The Outcome for Getty Images. Nolan sued Getty Images for using her image for trade or advertising purposes absent any written consent in violation of New York Civil Rights Law §§ 50 and 51 (the state’s privacy laws). Getty tried very hard to get Nolan’s complaint dismissed by pushing any liability onto NYSDHR and the photographer. Getty’s arguments included the following:

  • Getty had a First Amendment right to display Nolan’s image in its database and license the image to the press;
  • Neither NY Civil Rights Law nor the First Amendment required Getty to investigate the existence or validity of every image release within its database
  • Nolan was a model and such status negated her privacy claim.

The court disagreed with Getty finding that Nolan had a valid claim against Getty for placing her image in the Getty catalogue, especially where that photograph is ultimately used in an advertisement in a manner that created a false impression about Nolan. According to the court there were many factors that needed to be resolved via summary judgment or trial:

  • whether Nolan is a model,
  • whether Nolan signed a written release,
  • whether Civil Rights Law §§ 50 and 51 required Getty to investigate the existence of a release signed by Nolan,
  • whether the First Amendment protects Getty's exploitation of Nolan's image without Nolan's written permission,
  • whether Getty's inclusion of the image in its database of images available for licensing qualifies as use of the image for either advertising or trade purposes, and
  • whether Getty can shift to NYSDHR and the photographer the burden of obtaining Nolan's written consent.

Getty decided not to pursue answers to those questions and settled with Nolan in January 2015.

The Photographer’s Mistakes:

Nolan posed for the photograph in May 2011 in connection with an article in Soma Magazine about New Yorkers interested in music.
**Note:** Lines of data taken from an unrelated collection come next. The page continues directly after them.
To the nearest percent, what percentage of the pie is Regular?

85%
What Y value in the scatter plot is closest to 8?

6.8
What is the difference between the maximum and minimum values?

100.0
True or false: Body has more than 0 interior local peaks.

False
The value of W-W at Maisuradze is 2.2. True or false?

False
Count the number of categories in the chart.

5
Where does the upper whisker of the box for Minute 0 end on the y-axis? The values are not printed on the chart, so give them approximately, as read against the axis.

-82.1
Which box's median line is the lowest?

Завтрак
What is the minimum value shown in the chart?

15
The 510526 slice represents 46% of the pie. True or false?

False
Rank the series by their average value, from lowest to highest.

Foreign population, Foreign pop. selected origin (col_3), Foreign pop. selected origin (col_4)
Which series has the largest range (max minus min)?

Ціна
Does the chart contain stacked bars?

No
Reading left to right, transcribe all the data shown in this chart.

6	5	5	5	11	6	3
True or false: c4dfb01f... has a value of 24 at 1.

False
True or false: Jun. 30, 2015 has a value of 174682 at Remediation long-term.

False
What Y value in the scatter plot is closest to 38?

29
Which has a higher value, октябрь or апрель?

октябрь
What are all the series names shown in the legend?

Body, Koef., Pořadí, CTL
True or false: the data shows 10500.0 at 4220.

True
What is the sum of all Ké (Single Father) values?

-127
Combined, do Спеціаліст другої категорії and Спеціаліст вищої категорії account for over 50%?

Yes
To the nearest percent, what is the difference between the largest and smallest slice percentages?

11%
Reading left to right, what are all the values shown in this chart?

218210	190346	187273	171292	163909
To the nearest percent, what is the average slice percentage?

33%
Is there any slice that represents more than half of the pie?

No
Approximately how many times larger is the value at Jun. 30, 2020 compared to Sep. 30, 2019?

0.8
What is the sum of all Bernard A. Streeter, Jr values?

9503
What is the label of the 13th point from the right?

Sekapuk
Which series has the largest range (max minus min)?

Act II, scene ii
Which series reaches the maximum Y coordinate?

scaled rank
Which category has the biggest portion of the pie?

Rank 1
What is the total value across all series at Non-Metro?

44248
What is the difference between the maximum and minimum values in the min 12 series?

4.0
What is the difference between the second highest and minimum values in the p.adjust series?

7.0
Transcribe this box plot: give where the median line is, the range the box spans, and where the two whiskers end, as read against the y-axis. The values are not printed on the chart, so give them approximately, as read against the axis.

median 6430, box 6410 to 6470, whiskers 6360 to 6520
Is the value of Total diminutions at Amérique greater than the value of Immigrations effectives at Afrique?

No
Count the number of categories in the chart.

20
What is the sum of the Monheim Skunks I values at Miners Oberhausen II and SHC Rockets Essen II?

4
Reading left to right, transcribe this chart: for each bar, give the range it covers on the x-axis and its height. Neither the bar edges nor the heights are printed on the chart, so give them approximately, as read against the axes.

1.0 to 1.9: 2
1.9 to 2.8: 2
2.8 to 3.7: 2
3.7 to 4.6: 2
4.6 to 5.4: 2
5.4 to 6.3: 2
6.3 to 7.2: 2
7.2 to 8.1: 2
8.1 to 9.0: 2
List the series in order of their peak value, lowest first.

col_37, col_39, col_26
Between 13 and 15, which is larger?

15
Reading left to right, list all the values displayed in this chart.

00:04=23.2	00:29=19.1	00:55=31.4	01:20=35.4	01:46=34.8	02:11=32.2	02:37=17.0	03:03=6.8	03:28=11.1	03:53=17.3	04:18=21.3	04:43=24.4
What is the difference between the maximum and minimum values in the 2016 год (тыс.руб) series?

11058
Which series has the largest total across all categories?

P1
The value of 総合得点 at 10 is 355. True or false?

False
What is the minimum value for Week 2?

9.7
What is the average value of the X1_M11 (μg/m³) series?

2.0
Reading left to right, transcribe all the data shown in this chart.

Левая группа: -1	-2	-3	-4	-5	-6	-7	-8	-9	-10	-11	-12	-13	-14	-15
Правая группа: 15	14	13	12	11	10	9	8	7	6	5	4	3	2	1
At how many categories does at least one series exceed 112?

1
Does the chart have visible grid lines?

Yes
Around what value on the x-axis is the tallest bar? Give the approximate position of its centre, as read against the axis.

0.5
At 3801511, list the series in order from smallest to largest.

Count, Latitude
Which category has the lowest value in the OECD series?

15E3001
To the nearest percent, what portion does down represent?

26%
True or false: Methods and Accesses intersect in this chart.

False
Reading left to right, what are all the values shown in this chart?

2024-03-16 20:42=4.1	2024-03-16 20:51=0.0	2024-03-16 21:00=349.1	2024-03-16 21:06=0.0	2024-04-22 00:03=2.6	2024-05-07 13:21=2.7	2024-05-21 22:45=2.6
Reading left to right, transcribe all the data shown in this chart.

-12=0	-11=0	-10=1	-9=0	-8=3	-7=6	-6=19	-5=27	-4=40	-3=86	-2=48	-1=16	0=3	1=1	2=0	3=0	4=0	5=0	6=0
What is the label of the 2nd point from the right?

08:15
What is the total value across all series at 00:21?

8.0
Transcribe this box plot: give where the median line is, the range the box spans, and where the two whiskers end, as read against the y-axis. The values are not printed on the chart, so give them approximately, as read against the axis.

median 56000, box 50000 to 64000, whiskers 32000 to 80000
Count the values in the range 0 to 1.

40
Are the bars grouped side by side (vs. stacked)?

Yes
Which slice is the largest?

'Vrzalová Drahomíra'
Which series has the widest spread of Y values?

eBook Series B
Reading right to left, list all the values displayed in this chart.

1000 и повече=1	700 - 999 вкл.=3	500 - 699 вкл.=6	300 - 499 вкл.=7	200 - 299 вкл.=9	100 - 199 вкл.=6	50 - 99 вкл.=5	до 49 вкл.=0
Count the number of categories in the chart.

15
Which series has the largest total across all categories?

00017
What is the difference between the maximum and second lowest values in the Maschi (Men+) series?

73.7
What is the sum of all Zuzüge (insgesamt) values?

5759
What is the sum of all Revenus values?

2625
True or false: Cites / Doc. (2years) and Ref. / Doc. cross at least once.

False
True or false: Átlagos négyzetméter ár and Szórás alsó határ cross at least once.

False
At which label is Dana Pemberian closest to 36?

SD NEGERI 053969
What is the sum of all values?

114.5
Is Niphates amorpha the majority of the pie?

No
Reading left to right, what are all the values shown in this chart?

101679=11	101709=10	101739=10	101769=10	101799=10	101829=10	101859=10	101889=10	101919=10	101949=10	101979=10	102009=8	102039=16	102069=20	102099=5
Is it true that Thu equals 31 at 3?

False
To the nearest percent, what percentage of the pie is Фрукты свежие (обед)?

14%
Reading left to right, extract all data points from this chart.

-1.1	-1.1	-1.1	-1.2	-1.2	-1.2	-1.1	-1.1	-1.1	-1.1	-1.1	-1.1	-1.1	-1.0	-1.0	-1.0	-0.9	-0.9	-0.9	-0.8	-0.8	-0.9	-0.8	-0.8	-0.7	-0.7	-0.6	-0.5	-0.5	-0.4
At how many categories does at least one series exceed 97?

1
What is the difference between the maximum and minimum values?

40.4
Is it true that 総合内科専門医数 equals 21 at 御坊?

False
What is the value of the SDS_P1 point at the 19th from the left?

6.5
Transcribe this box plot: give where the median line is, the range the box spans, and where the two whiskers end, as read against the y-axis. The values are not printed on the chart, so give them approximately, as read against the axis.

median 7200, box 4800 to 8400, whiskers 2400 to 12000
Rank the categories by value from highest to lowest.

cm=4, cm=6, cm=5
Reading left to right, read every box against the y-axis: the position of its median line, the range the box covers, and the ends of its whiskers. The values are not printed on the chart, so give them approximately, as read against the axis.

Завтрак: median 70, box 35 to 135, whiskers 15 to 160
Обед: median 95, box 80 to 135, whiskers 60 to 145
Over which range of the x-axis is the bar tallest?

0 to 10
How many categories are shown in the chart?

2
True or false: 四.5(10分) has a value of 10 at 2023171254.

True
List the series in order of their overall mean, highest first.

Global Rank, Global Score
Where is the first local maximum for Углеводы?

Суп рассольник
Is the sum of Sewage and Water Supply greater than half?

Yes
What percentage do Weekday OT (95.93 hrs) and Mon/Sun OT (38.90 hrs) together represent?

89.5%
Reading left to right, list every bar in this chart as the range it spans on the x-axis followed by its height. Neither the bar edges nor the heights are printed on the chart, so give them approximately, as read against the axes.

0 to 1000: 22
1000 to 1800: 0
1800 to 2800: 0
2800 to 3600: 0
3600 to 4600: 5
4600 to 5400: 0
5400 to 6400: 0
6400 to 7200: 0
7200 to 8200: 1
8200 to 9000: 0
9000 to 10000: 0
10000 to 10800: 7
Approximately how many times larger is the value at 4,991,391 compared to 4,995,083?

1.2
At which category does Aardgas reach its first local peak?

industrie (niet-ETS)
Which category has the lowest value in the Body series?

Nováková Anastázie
Nolan did not receive payment for the photograph, did not sign a written consent form, and did not grant permission for use of the photo for any purposes other than the Soma Magazine article. The photographer provided that image to Getty for inclusion in its stock image database.

According to Getty, as part of that transfer, the photographer signed Getty Image’s contributor agreement. I just took a look at Getty Images contributor agreement and it does require that those submitting images to Getty obtain valid model and property releases where necessary in accordance with the Submission Requirements. It took a lot of clicking through other areas of Getty Images website to determine when those Submission Requirements deem it necessary to obtain model and property releases.

Ms. Nolan did not sue the photographer. The photographer likely does not have the deepest pockets of the parties involved in this affair. She and Ms. Nolan might also be friends or at least social or professional acquaintances. While it appears that the photographer escaped unscathed, she likely did not strengthen her relationship with Getty Images and Getty Images might pursue her for reimbursement of any settlement feeds paid to Nolan. The Getty Images contribution agreement does include indemnification provisions.